1995 OCF Grant

Cerebral metabolic predictors of response to paroxetine and risperidone in refractory obsessive compulsive disorder

Sanjaya Saxena, Arthur Brody, MD

UCLA Neuropsychiatric Institute (Los Angeles, CA)

Positron emission tomography (PET; body scans that measure changes in metabolic processes, blood flow, and other processes) scans have shown increased glucose metabolic rates in the brains of OCD patients, which normalize following treatments such as serotonin reuptake inhibitors (SRIs). However, not everyone with OCD sees their symptoms reduced with an SRI course.
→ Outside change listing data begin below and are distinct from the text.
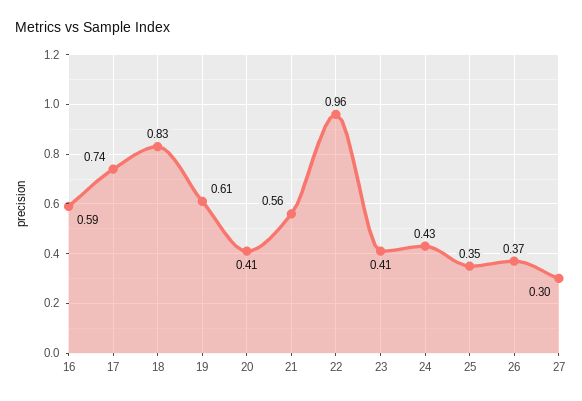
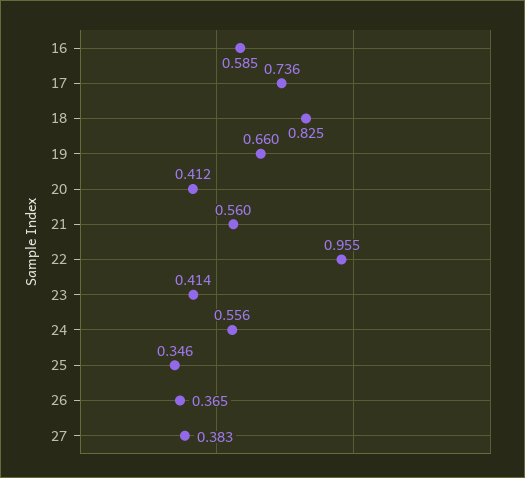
  {
    "16": 0.585,
    "17": 0.736,
    "18": 0.825,
-   "19": 0.61,
+   "19": 0.66,
    "20": 0.412,
    "21": 0.56,
    "22": 0.955,
    "23": 0.414,
-   "24": 0.43,
+   "24": 0.556,
    "25": 0.346,
    "26": 0.365,
-   "27": 0.3
+   "27": 0.383
  }

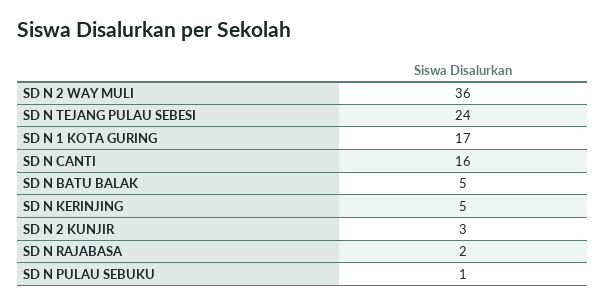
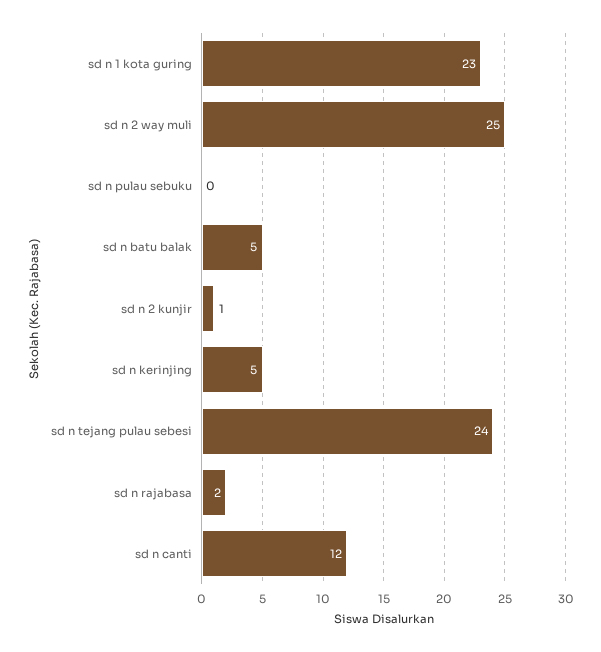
  {
-   "SD N 2 WAY MULI": 36,
+   "SD N 2 WAY MULI": 25,
    "SD N TEJANG PULAU SEBESI": 24,
-   "SD N 1 KOTA GURING": 17,
+   "SD N 1 KOTA GURING": 23,
-   "SD N CANTI": 16,
+   "SD N CANTI": 12,
    "SD N BATU BALAK": 5,
    "SD N KERINJING": 5,
-   "SD N 2 KUNJIR": 3,
+   "SD N 2 KUNJIR": 1,
    "SD N RAJABASA": 2,
-   "SD N PULAU SEBUKU": 1
+   "SD N PULAU SEBUKU": 0
  }

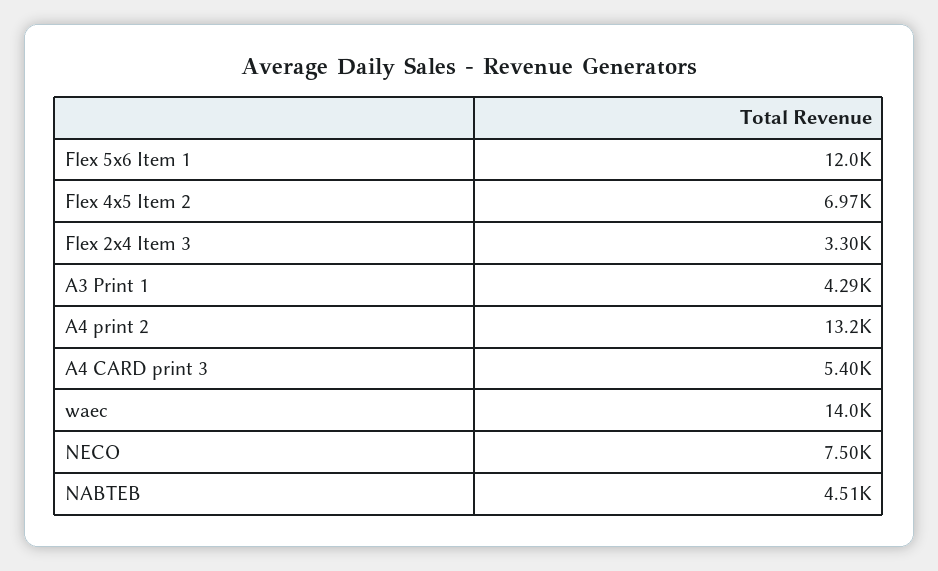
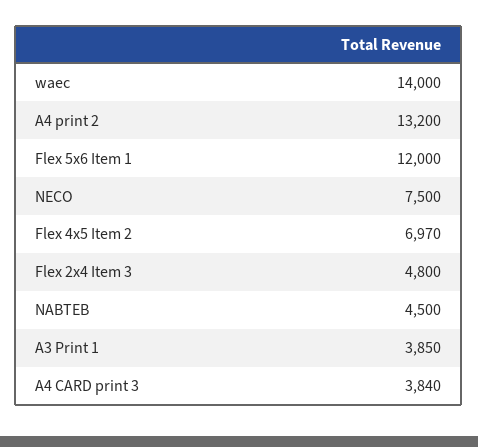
  {
    "Flex 5x6 Item 1": 12000,
    "Flex 4x5 Item 2": 6970,
-   "Flex 2x4 Item 3": 3300,
+   "Flex 2x4 Item 3": 4800,
-   "A3 Print 1": 4290,
+   "A3 Print 1": 3850,
    "A4 print 2": 13200,
-   "A4 CARD print 3": 5400,
+   "A4 CARD print 3": 3840,
    "waec": 14000,
    "NECO": 7500,
-   "NABTEB": 4510
+   "NABTEB": 4500
  }

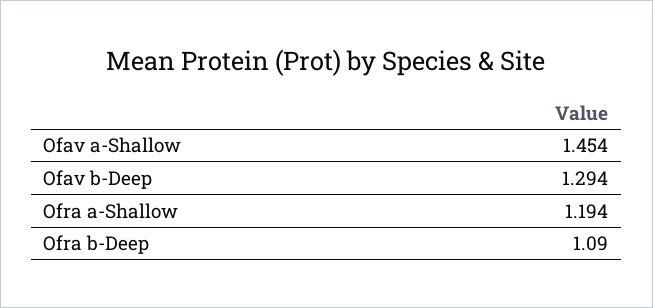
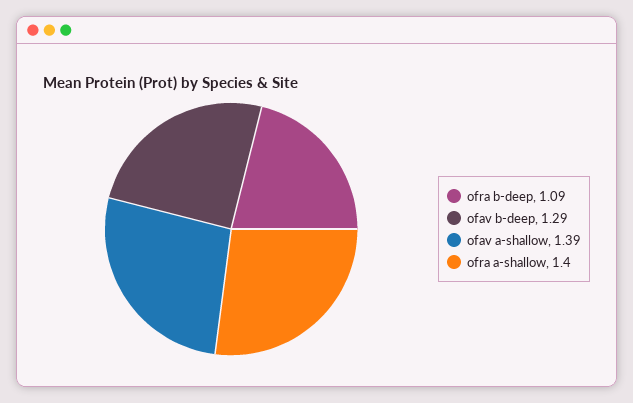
  {
-   "Ofav a-Shallow": 1.454,
+   "Ofav a-Shallow": 1.39,
    "Ofav b-Deep": 1.294,
-   "Ofra a-Shallow": 1.194,
+   "Ofra a-Shallow": 1.4,
    "Ofra b-Deep": 1.09
  }

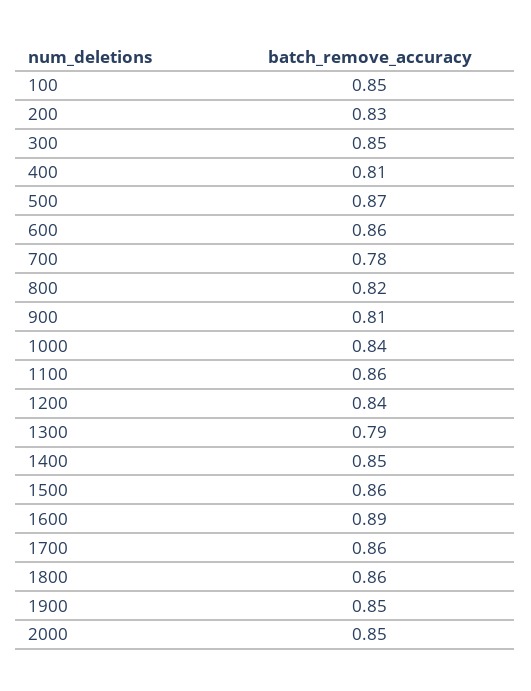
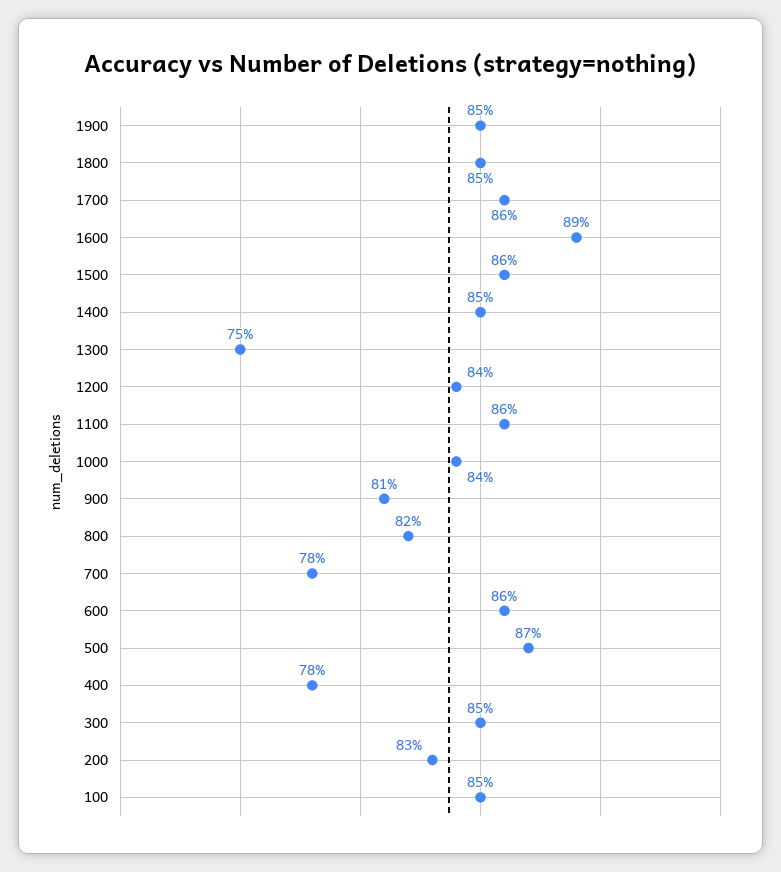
  {
    "100": 0.85,
    "200": 0.83,
    "300": 0.85,
-   "400": 0.81,
+   "400": 0.78,
    "500": 0.87,
    "600": 0.86,
    "700": 0.78,
    "800": 0.82,
    "900": 0.81,
    "1000": 0.84,
    "1100": 0.86,
    "1200": 0.84,
-   "1300": 0.79,
+   "1300": 0.75,
    "1400": 0.85,
    "1500": 0.86,
    "1600": 0.89,
    "1700": 0.86,
-   "1800": 0.86,
+   "1800": 0.85,
-   "1900": 0.85,
+   "1900": 0.85
-   "2000": 0.85
  }

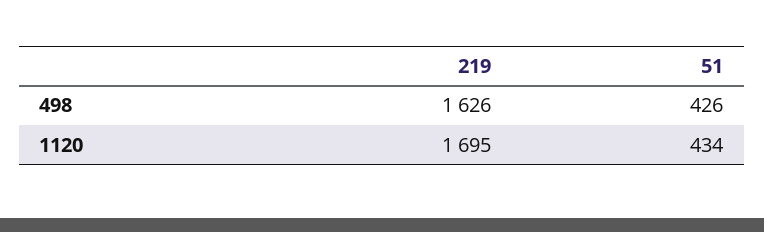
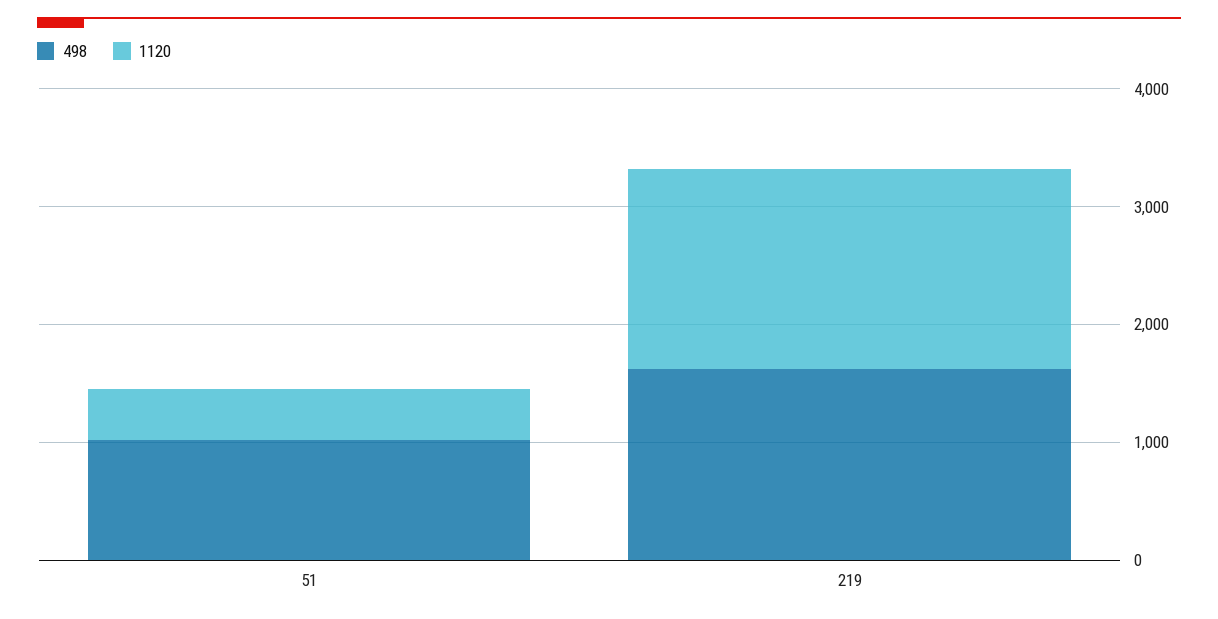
  {
    "498": {
      "219": 1626,
-     "51": 426
+     "51": 1000
    },
    "1120": {
      "219": 1695,
      "51": 434
    }
  }

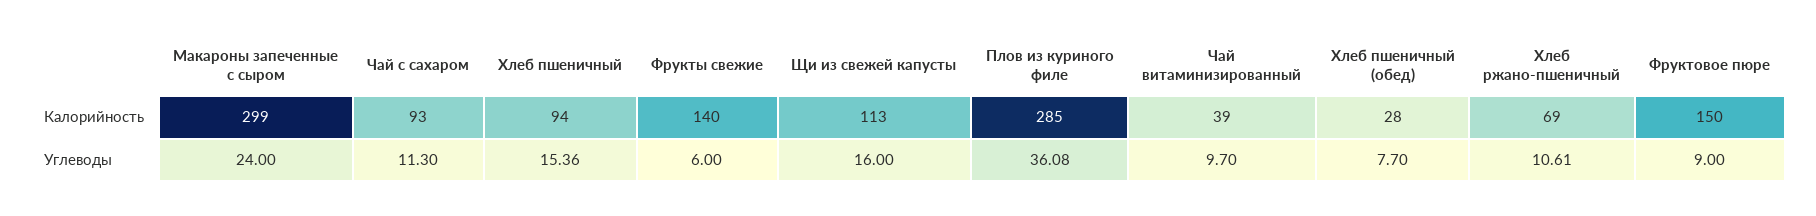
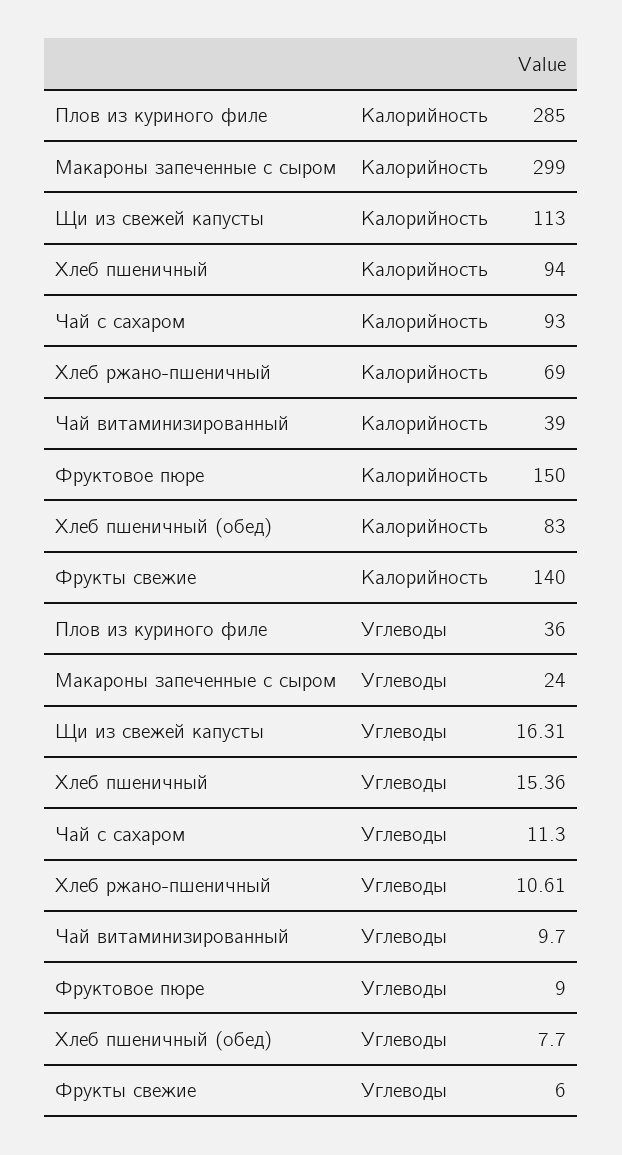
  {
    "Макароны запеченные с сыром": {
      "Калорийность": 299,
      "Углеводы": 24
    },
    "Чай с сахаром": {
      "Калорийность": 93,
      "Углеводы": 11.3
    },
    "Хлеб пшеничный": {
      "Калорийность": 94,
      "Углеводы": 15.36
    },
    "Фрукты свежие": {
      "Калорийность": 140,
      "Углеводы": 6
    },
    "Щи из свежей капусты": {
      "Калорийность": 113,
-     "Углеводы": 16
+     "Углеводы": 16.31
    },
    "Плов из куриного филе": {
      "Калорийность": 285,
-     "Углеводы": 36.08
+     "Углеводы": 36
    },
    "Чай витаминизированный": {
      "Калорийность": 39,
      "Углеводы": 9.7
    },
    "Хлеб пшеничный (обед)": {
-     "Калорийность": 28,
+     "Калорийность": 83,
      "Углеводы": 7.7
    },
    "Хлеб ржано-пшеничный": {
      "Калорийность": 69,
      "Углеводы": 10.61
    },
    "Фруктовое пюре": {
      "Калорийность": 150,
      "Углеводы": 9
    }
  }

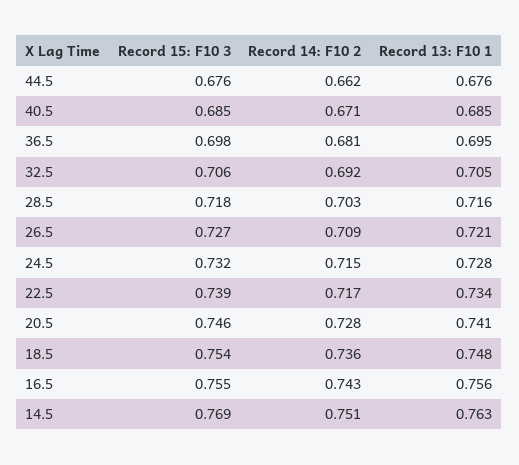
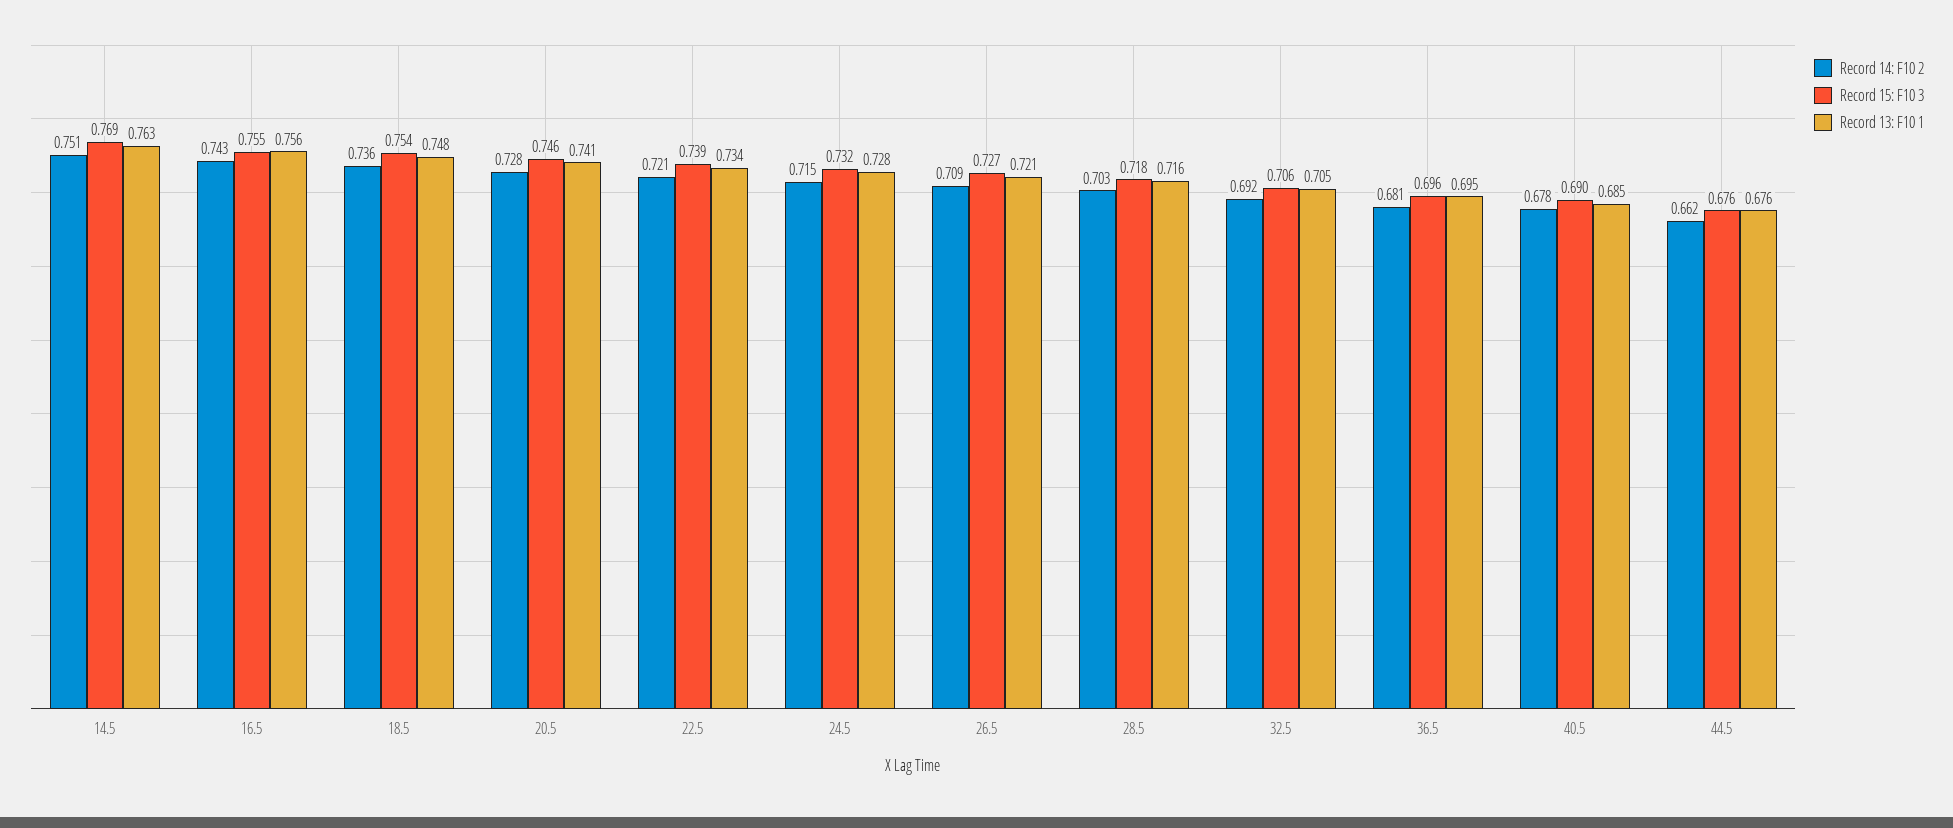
  {
    "Record 15: F10 3": {
      "44.5": 0.676,
-     "40.5": 0.685,
+     "40.5": 0.69,
-     "36.5": 0.698,
+     "36.5": 0.696,
      "32.5": 0.706,
      "28.5": 0.718,
      "26.5": 0.727,
      "24.5": 0.732,
      "22.5": 0.739,
      "20.5": 0.746,
      "18.5": 0.754,
      "16.5": 0.755,
      "14.5": 0.769
    },
    "Record 14: F10 2": {
      "44.5": 0.662,
-     "40.5": 0.671,
+     "40.5": 0.678,
      "36.5": 0.681,
      "32.5": 0.692,
      "28.5": 0.703,
      "26.5": 0.709,
      "24.5": 0.715,
-     "22.5": 0.717,
+     "22.5": 0.721,
      "20.5": 0.728,
      "18.5": 0.736,
      "16.5": 0.743,
      "14.5": 0.751
    },
    "Record 13: F10 1": {
      "44.5": 0.676,
      "40.5": 0.685,
      "36.5": 0.695,
      "32.5": 0.705,
      "28.5": 0.716,
      "26.5": 0.721,
      "24.5": 0.728,
      "22.5": 0.734,
      "20.5": 0.741,
      "18.5": 0.748,
      "16.5": 0.756,
      "14.5": 0.763
    }
  }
This study, led by Drs. Saxena and Brody, evaluated the addition of risperidone (an antipsychotic) to a course of paroxetine (a SRI; brand name “Paxil”) for patients with OCD who do not respond to SRIs alone. The goals of the study were to assess if adding risperidone to a Paxil course would reduce symptoms, to identify symptom patterns and clinical variables behind the response, and to use PET scans to search for cerebral metabolic patterns that correspond to this treatment. The team aimed to give 15 participants 40mg of Paxil a day for 8 weeks, after which they were sorted into two groups — strong responders and poor responders. Poor responders were then given 60mg of Paxil a day for 4 weeks; if they were still classified as poor responders, 2mg of risperidone a day were added to the 60mg of Paxil for 4 more weeks.